Now, she keeps photos of her students in albums in her studio.
She also keeps things they’ve made for her.
“Art can touch children because it’s something wonderful,” Peperis said. “If you encourage them, they bloom with it.”
But art isn’t all that’s good in her life.
She’s very proud of her children, Steve Peperis of Massachusetts, Diane Brignardello of Nashville, Denise Oliver of Hadley and Donna Brown of Bowling Green.
And she’s still very close with her siblings.
“Once a month – we try to stick to once a month – we go to each other’s home for dinner,” Peperis said.
Yesterday, her siblings gathered at her home, where many pieces of her art hang.
One of the works is of a Greek woman with flowers. Another is a print of the Guthrie Bell Tower at WKU. The original watercolor of the tower was commissioned by Peperis’ brother Bob for his friend Lowell Guthrie, who had the tower built in memory of veterans.

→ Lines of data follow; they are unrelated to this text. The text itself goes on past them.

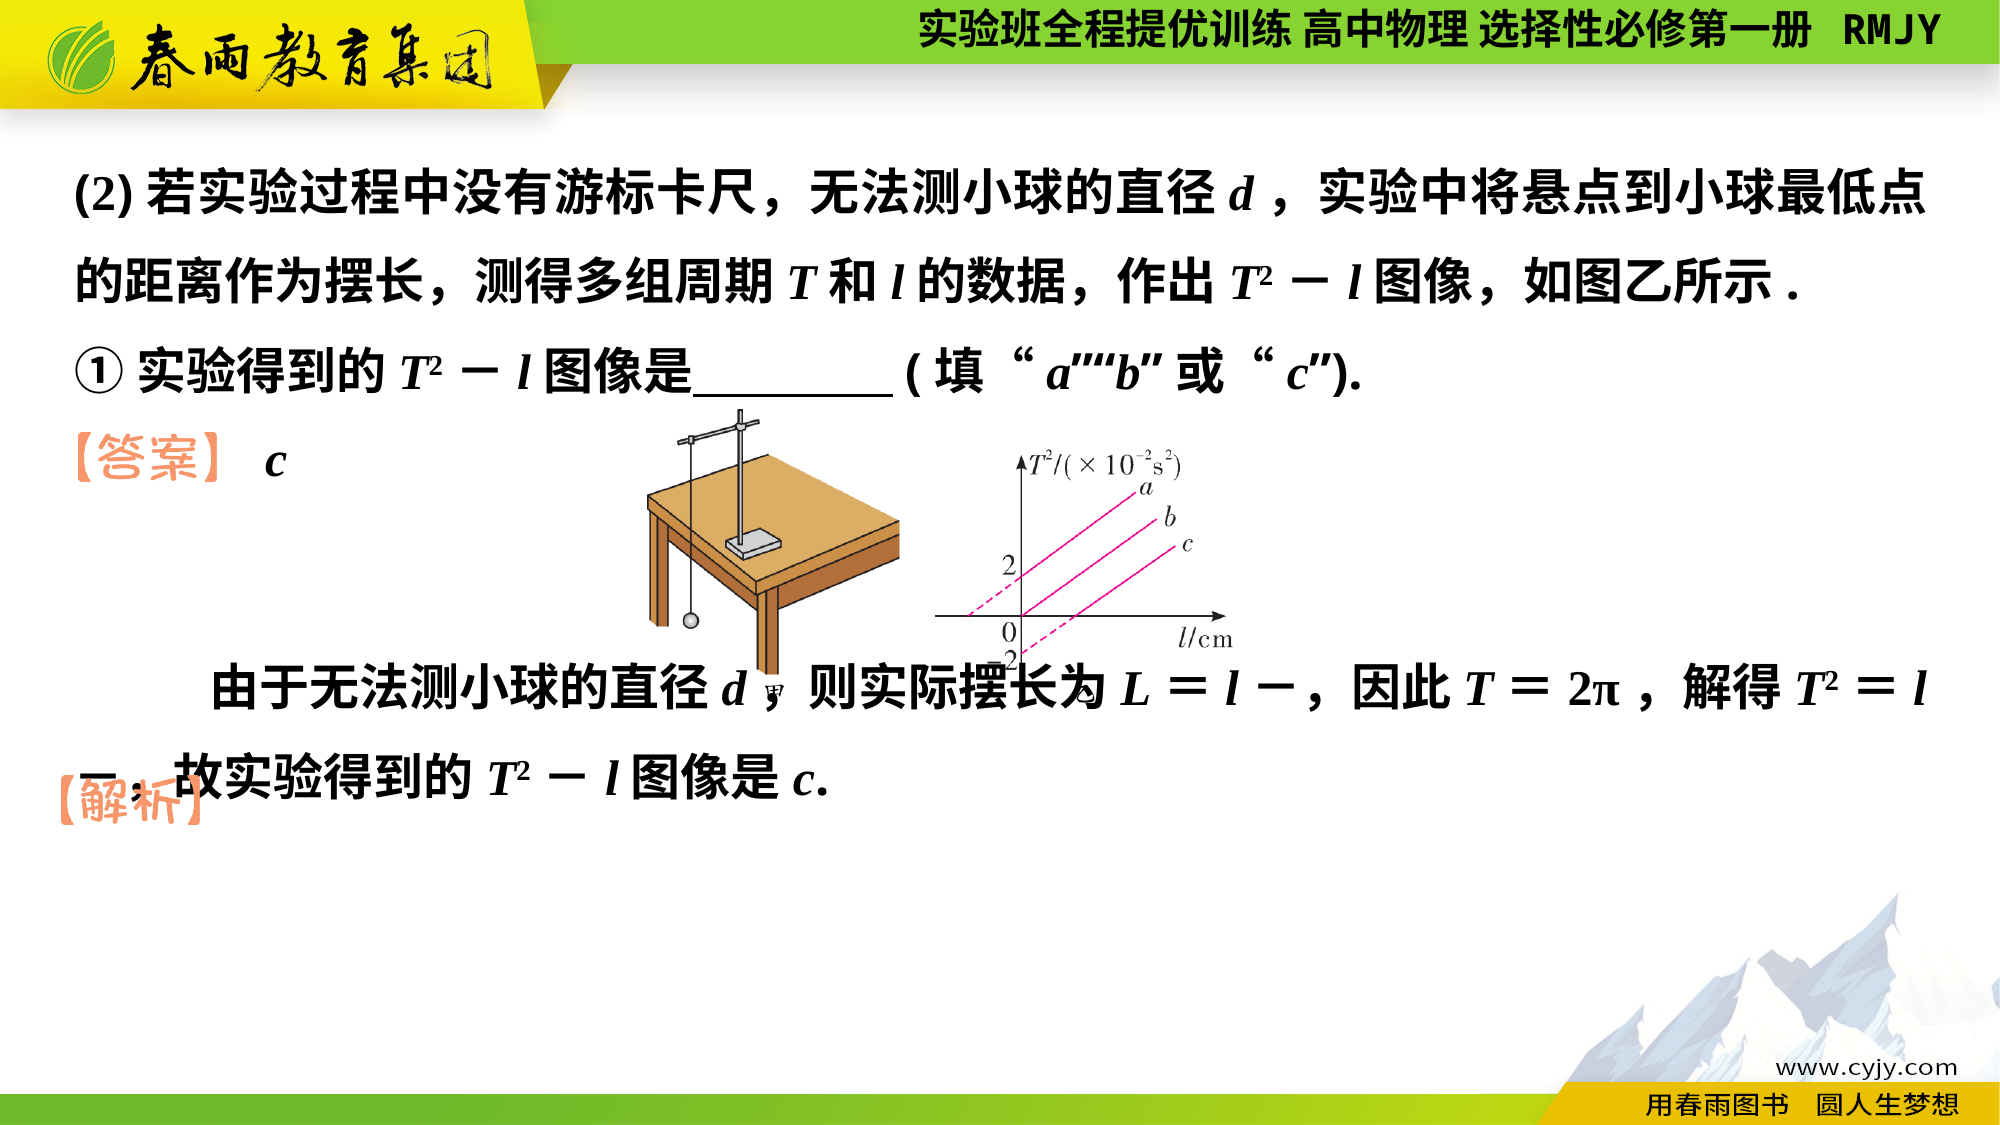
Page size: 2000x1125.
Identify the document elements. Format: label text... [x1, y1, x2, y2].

text_box c [250, 419, 365, 494]
picture [0, 0, 2000, 1125]
list (2)若实验过程中没有游标卡尺，无法测小球的直径d，实验中将悬点到小球最低点的距离作为摆长，测得多组周期T和l的数据，作出T2－l图像，如图乙所示. ①实验得到的T2－l图像是 (填“a”“b”或“c”). [59, 122, 1944, 399]
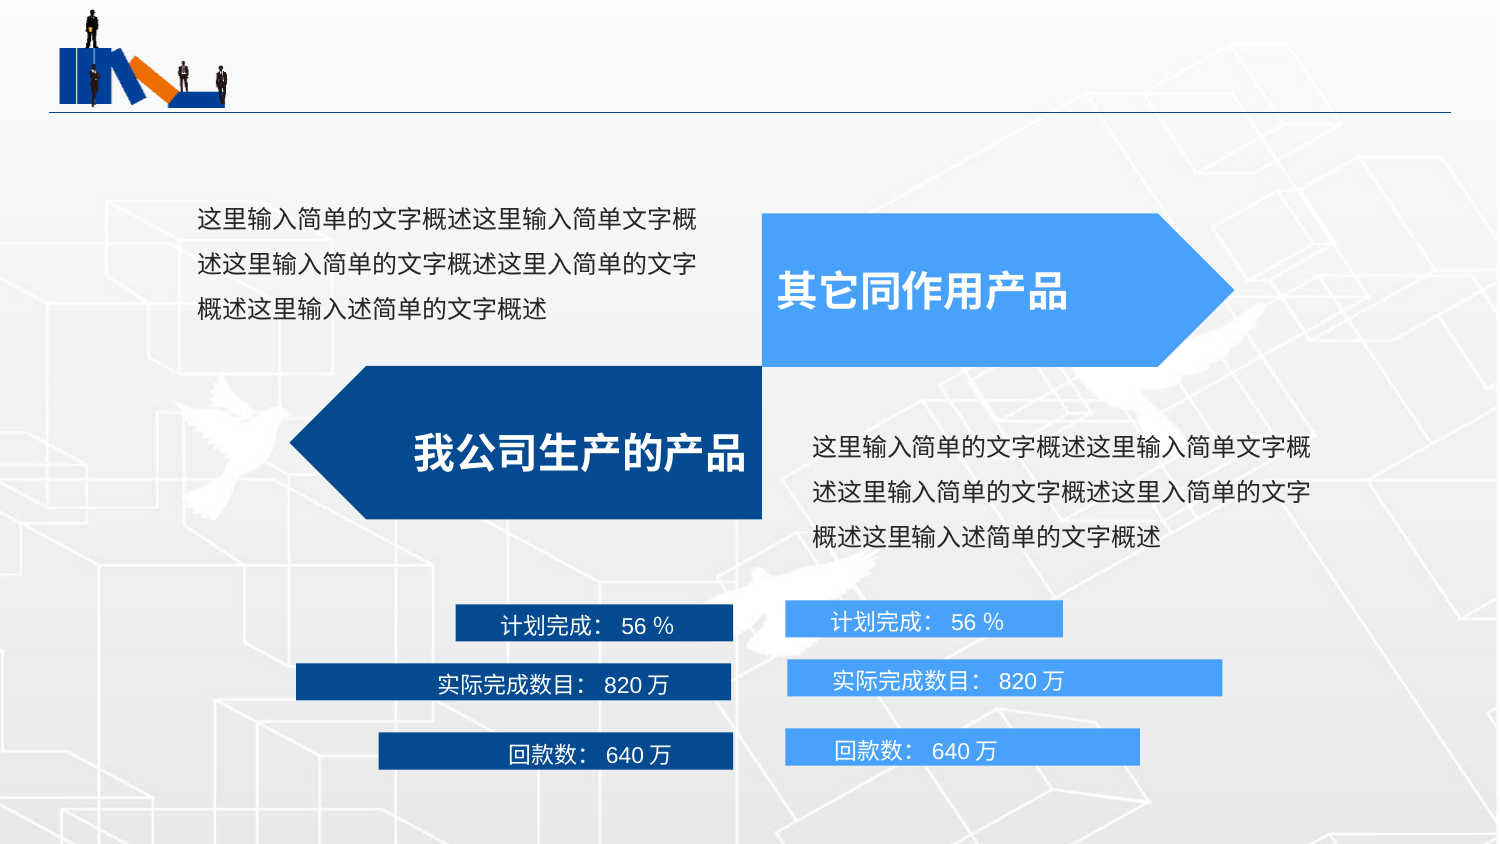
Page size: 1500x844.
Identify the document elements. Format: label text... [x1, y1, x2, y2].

text_box [786, 658, 1223, 698]
text_box 实际完成数目：820万 [422, 663, 686, 706]
text_box 实际完成数目：820万 [817, 659, 1081, 702]
text_box 计划完成：56％ [486, 604, 690, 647]
text_box [760, 212, 1236, 368]
text_box [378, 731, 734, 771]
text_box 这里输入简单的文字概述这里输入简单文字概 述这里输入简单的文字概述这里入简单的文字 概述这里输入述简单的文字概述 [183, 181, 715, 331]
text_box 其它同作用产品 [761, 257, 1164, 323]
text_box [784, 727, 1141, 767]
text_box [287, 364, 763, 521]
text_box [455, 603, 734, 642]
text_box [295, 662, 732, 701]
text_box 这里输入简单的文字概述这里输入简单文字概 述这里输入简单的文字概述这里入简单的文字 概述这里输入述简单的文字概述 [797, 409, 1329, 559]
text_box [784, 599, 1064, 638]
text_box 计划完成：56％ [815, 600, 1020, 643]
text_box 我公司生产的产品 [360, 419, 762, 485]
picture [0, 0, 1500, 844]
text_box 回款数：640万 [493, 733, 688, 776]
text_box 回款数：640万 [819, 729, 1014, 772]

Bob Kirby was impressed with the piece.
“There’s a lot of detail in it,” he said. “That’s what amazes me. You’ve almost got to be half engineer to draw something like that.”
Kirby said he can “understand” his sister’s work, which includes many landscape and flower paintings.
Peg Truman, a local artist who has known Peperis for years, said Peperis’ art is “universally appealing.”
“Her paintings are realistic but I’d say they’re whimsical, very colorful,” Truman said.
And they’re painted by someone Truman calls sweet, compassionate and energetic.
But Peperis, who has a dog named Michelangelo, is modest about herself and her art.
She says both sides of her family were artistic. An aunt wrote books and loved to paint. Her father enjoyed wood carving.
“You know, I inherited the talent, that strain or whatever, and I couldn’t fight it, she said.